* **REQUIRED ACTION**: Please reproduce the passage of the garage window thread from "## 'the epoxy" up to and including "styles that open.", word for word.

* **EXCERPTED TEXT**:
:::

# Your input on my windows.



## BoBoBoyd (Sep 25, 2008)

I am in the design stage of a 24x30 detached garage. 11'6" ceiling, 7' hip roof on top. 24' side faces street and will have standard door installed 3' inside left corner. 

Now for the windows---
I'm thinking one 3x3 on each of the 24' ends, but they look a little small in the drawing with the high ceiling. The back side will have no windows, and the front will have two 9x8 doors.

What is your input?


----------



## Daryl in Nanoose (Sep 28, 2008)

I would say for looks 4x4 4x5 4x6 would look better and give you a lot more light.


----------



## 'the epoxy floor guy' (Nov 5, 2008)

Unless the windows will interfere with your storage and working space plans, I agree I would draw out the size of window that looks good on your plan then scale them to see what size you end up with.

A couple other thoughts,  Using shutters will make the windows LOOK larger from the outside and sometimes alleviate the 'scale' issue.  

Also if window cost is an issue you can save a lot of money by looking at the type of window you purchase.  If you ONLY want the window for light and aesthetics, purchase 'picture' style windows.  They are usually 40% LESS than any other window styles that open.

NEXT least expensive is usually a Sliding window.  These will open on one half and mimic a more expensive casement (or crank out) style window.

Hope this helps.


----------



## Steevo (Sep 21, 2009)

I am building a 24x40, same ceiling height as you, and wanted to have enough light and ventilation, but not lose all of my walls to windows.  I decided on tall narrow ones, so I'd have plenty of walls left for cabinets and shelves.


----------



## 4wheelsonline (Dec 21, 2009)

daryl said:


> I would say for looks 4x4 4x5 4x6 would look better and give you a lot more light.



I definitely agree buddy. It depends on what windows you want.


----------



## can-am-dan (Dec 26, 2009)

hey steevo that was a great idea....it's going to look great also....nice


----------



## imported_frozenstar (Feb 1, 2010)

Those pictures of your window Steevo looks great!  And yes, more room for wall cabinets and shelves!  Very nice work!


----------

:::

Records drawn from a collection
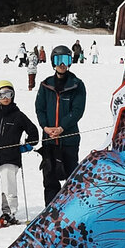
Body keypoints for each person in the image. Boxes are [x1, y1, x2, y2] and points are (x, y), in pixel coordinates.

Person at [0, 81, 38, 227]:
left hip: (10, 158)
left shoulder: (18, 115)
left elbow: (33, 132)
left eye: (9, 94)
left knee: (8, 186)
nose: (5, 97)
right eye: (1, 94)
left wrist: (26, 146)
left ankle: (8, 213)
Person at [35, 45, 86, 206]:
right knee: (50, 180)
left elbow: (77, 110)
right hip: (49, 141)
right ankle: (51, 211)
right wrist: (45, 127)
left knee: (71, 179)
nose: (62, 64)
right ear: (53, 62)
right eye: (58, 60)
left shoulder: (77, 84)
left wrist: (62, 127)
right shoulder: (45, 85)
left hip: (69, 140)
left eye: (66, 60)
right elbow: (40, 108)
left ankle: (71, 210)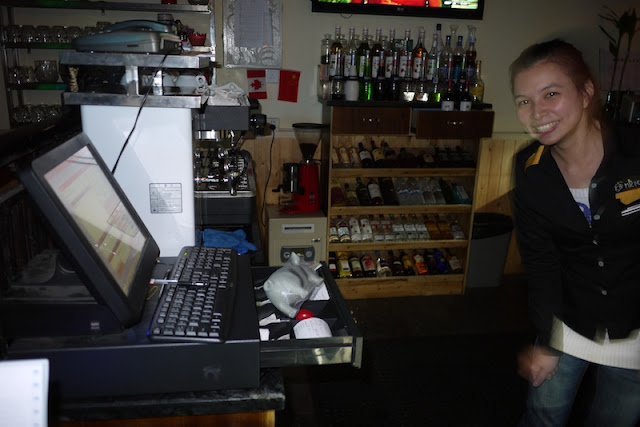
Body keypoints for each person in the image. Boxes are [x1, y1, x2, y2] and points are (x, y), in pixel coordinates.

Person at [510, 39, 640, 426]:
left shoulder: (635, 150)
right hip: (568, 324)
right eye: (523, 101)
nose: (537, 113)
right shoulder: (530, 169)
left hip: (635, 332)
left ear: (586, 93)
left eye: (551, 93)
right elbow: (541, 261)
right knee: (541, 418)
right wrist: (547, 341)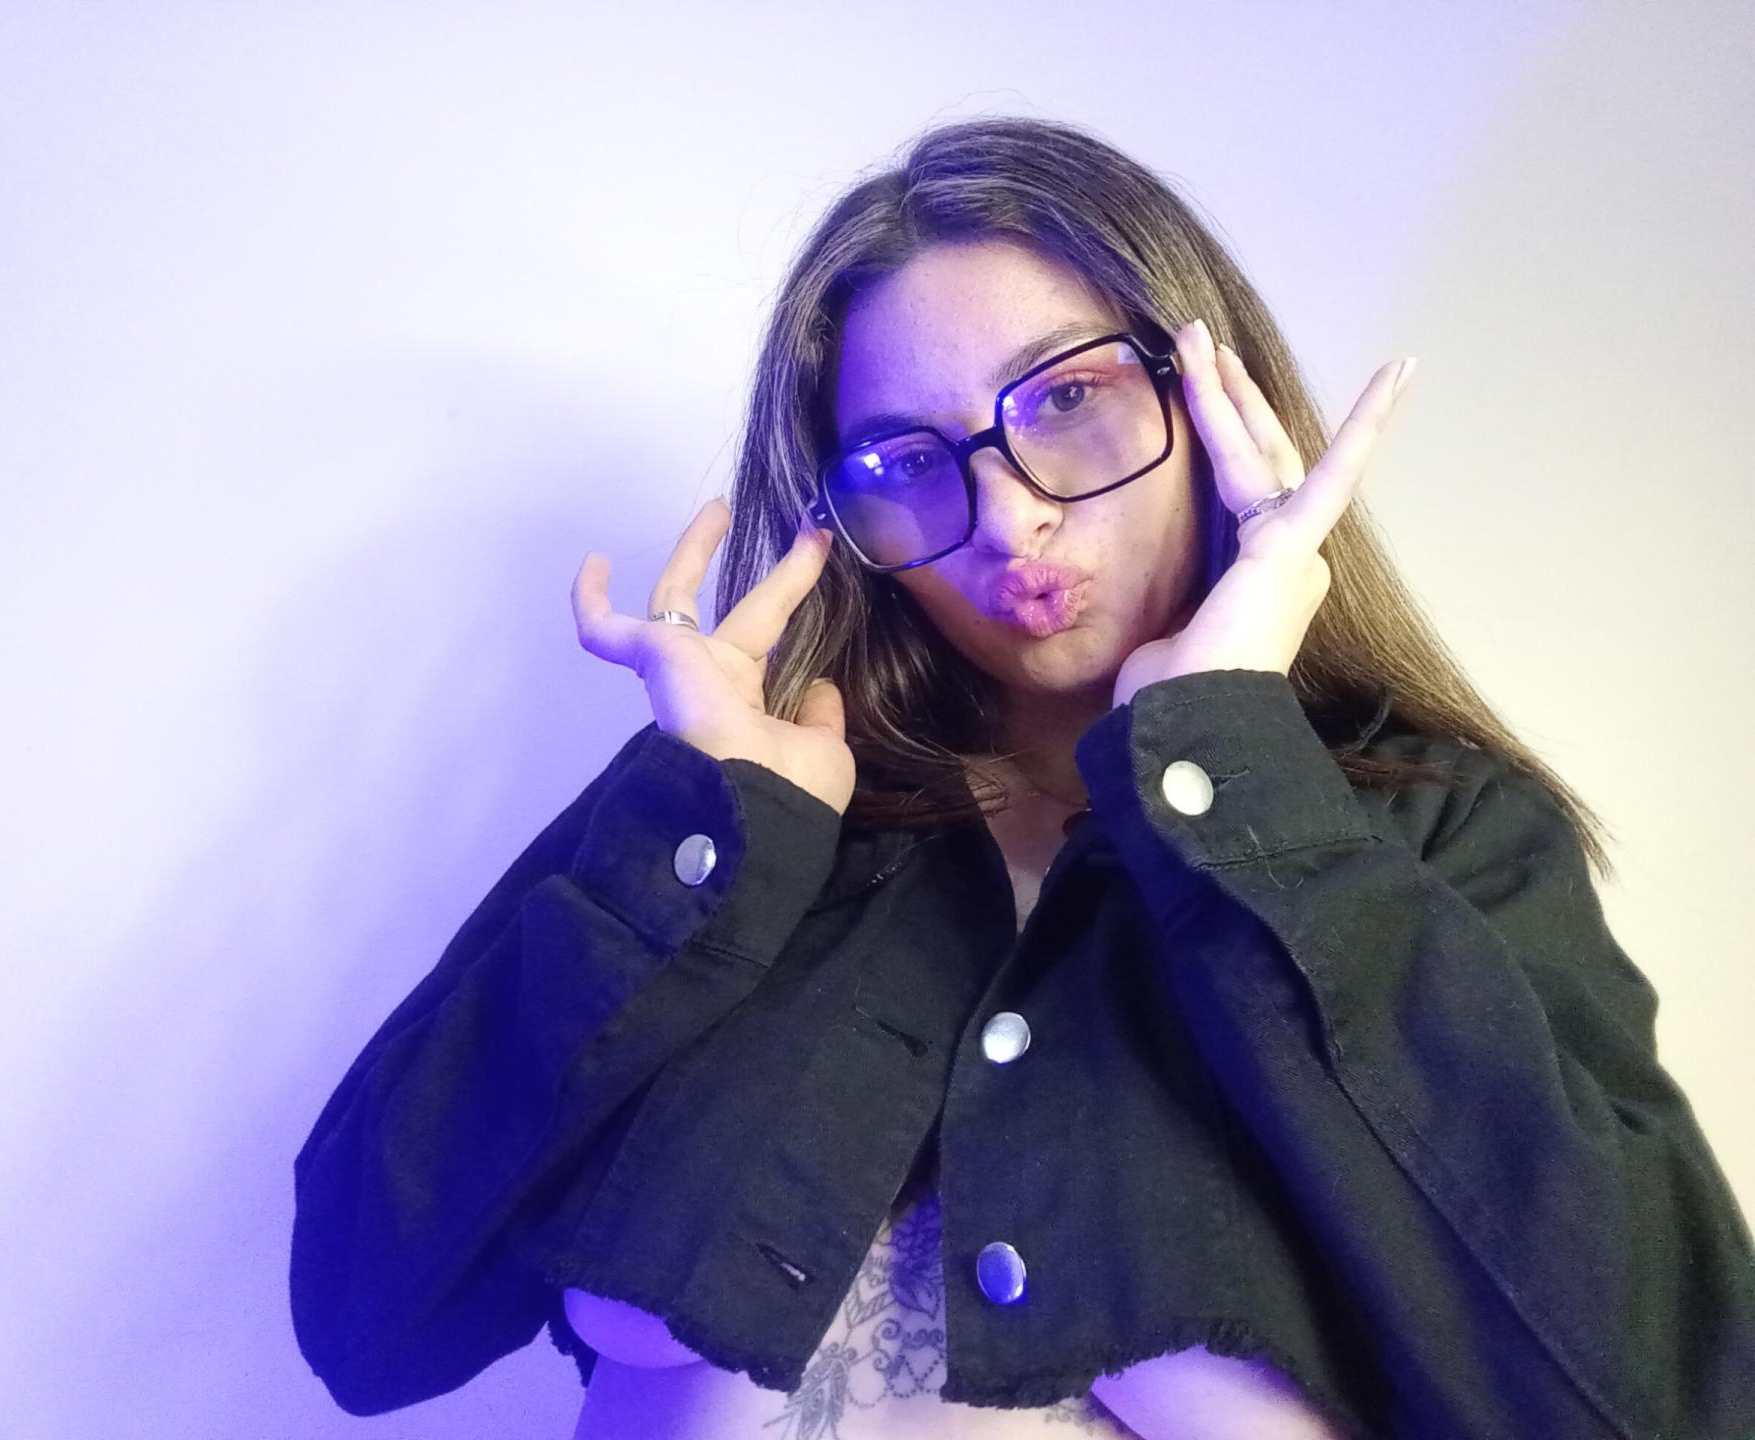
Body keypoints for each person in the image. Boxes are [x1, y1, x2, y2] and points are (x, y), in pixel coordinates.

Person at [289, 116, 1755, 1438]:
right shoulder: (742, 813)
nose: (1006, 522)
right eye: (902, 460)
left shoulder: (1433, 829)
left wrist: (1236, 775)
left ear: (1213, 394)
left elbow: (1663, 1398)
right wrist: (697, 838)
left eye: (1064, 400)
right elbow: (362, 1312)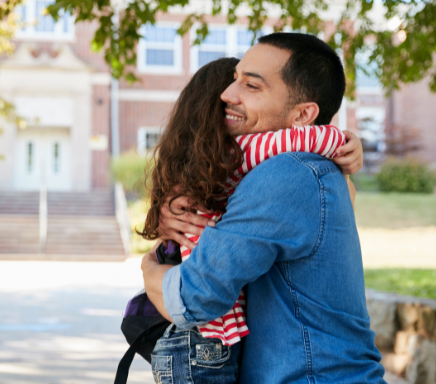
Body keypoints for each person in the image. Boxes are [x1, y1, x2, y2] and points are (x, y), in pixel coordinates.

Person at [141, 33, 386, 383]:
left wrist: (149, 269)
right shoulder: (299, 168)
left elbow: (194, 298)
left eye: (252, 86)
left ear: (304, 114)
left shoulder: (286, 172)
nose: (228, 94)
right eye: (235, 79)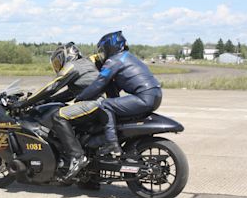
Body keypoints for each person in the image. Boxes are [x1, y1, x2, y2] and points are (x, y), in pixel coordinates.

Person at [14, 42, 109, 179]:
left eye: (58, 62)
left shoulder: (74, 65)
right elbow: (69, 93)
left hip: (94, 104)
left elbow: (52, 86)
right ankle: (90, 178)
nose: (58, 66)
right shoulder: (85, 65)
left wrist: (24, 103)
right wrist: (43, 101)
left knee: (58, 117)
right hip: (101, 105)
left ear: (67, 56)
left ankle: (77, 156)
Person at [76, 31, 162, 156]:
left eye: (103, 50)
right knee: (113, 106)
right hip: (155, 95)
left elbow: (100, 82)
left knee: (105, 105)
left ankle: (112, 144)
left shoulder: (114, 60)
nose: (102, 54)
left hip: (144, 97)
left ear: (111, 47)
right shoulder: (128, 57)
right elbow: (113, 87)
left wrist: (81, 97)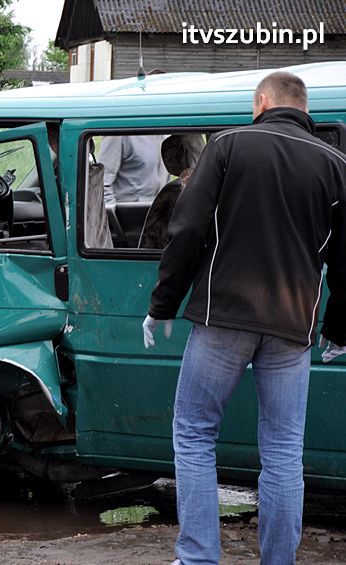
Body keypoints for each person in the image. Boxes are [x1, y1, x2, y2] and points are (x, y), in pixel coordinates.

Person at [142, 72, 346, 564]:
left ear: (261, 102)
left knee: (194, 432)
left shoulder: (229, 146)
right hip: (293, 327)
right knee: (282, 452)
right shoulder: (337, 164)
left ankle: (197, 559)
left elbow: (187, 228)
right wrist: (338, 330)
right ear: (305, 108)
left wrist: (162, 305)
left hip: (223, 315)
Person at [98, 134, 168, 206]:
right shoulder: (118, 135)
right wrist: (112, 214)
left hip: (157, 209)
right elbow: (101, 182)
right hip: (127, 210)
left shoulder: (163, 132)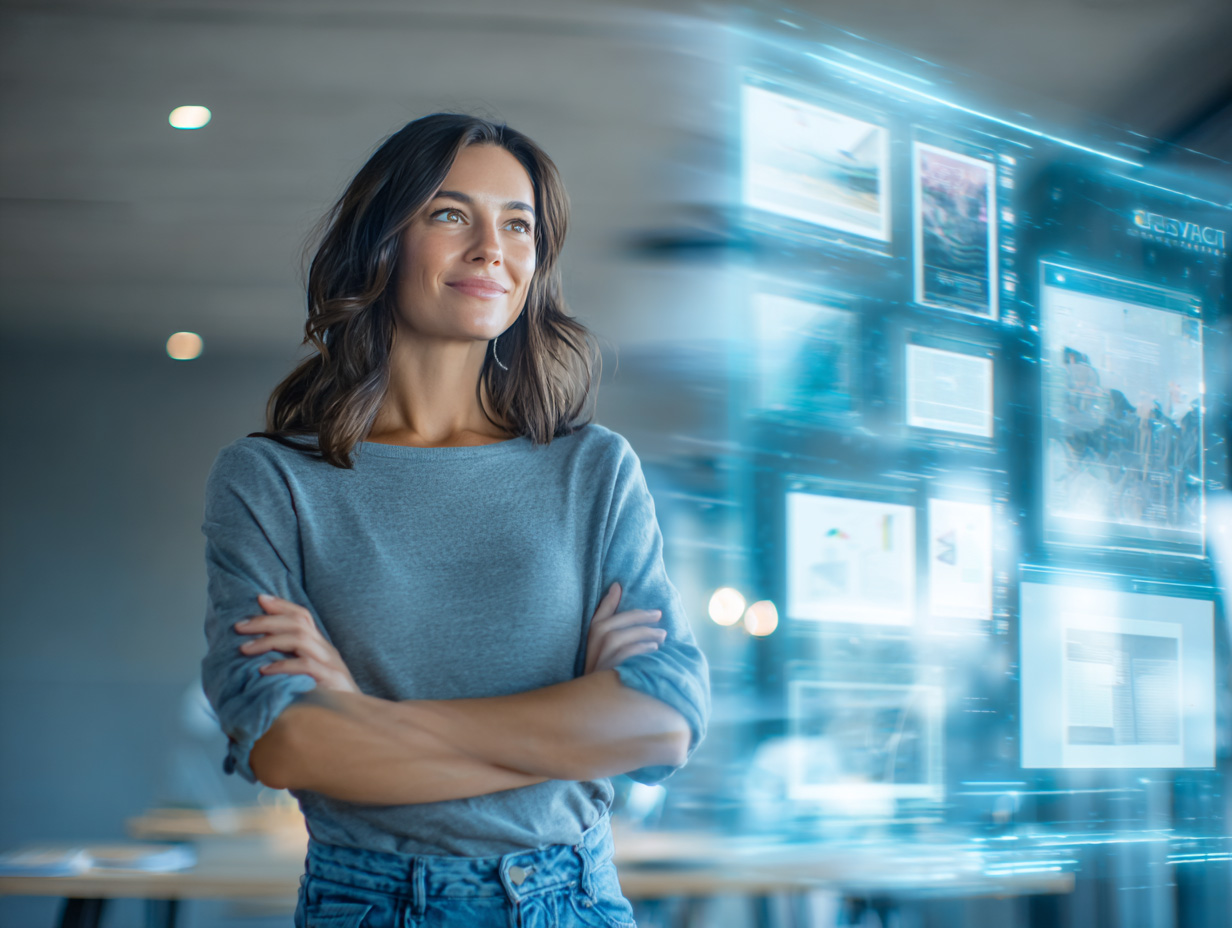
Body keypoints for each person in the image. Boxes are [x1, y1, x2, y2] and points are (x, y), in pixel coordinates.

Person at [199, 113, 711, 928]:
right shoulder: (272, 481)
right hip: (364, 906)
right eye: (449, 214)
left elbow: (661, 725)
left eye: (518, 225)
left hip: (569, 902)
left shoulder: (593, 471)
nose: (491, 249)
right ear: (382, 242)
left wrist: (365, 718)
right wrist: (571, 727)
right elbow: (287, 746)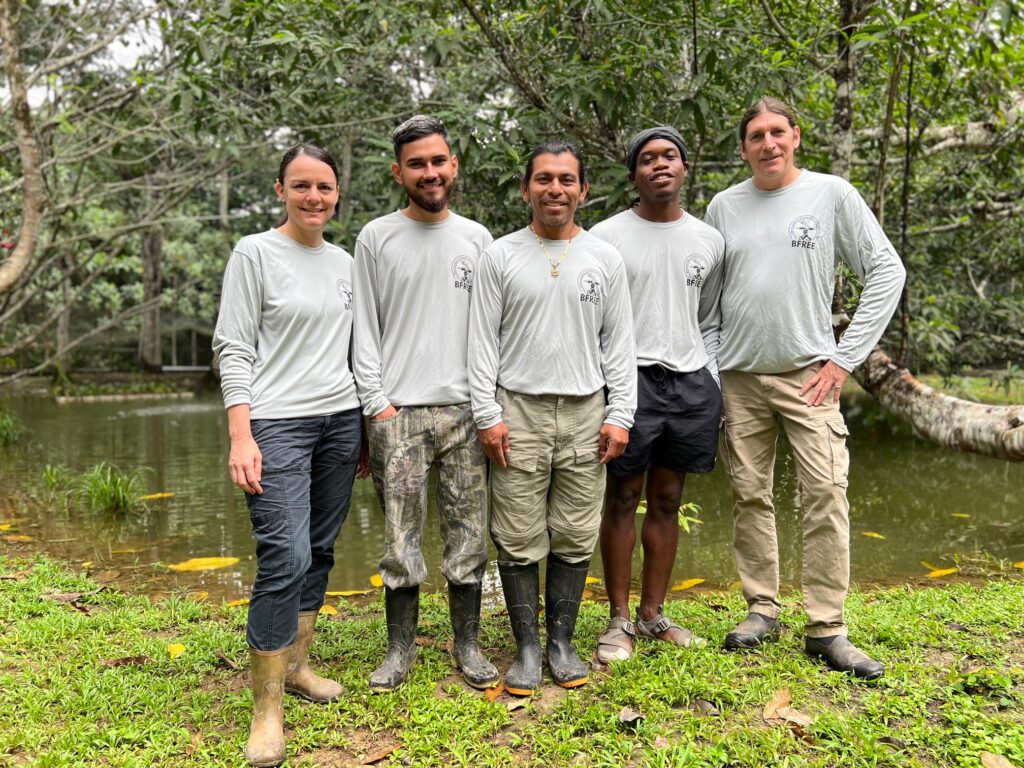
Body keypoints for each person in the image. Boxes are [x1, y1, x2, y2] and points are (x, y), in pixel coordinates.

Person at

:::

* **SOLUTION TO THIS EXERCISE**:
## 'the epoxy floor guy' (Nov 5, 2008)

Unless the windows will interfere with your storage and working space plans, I agree I would draw out the size of window that looks good on your plan then scale them to see what size you end up with.

A couple other thoughts,  Using shutters will make the windows LOOK larger from the outside and sometimes alleviate the 'scale' issue.  

Also if window cost is an issue you can save a lot of money by looking at the type of window you purchase.  If you ONLY want the window for light and aesthetics, purchase 'picture' style windows.  They are usually 40% LESS than any other window styles that open.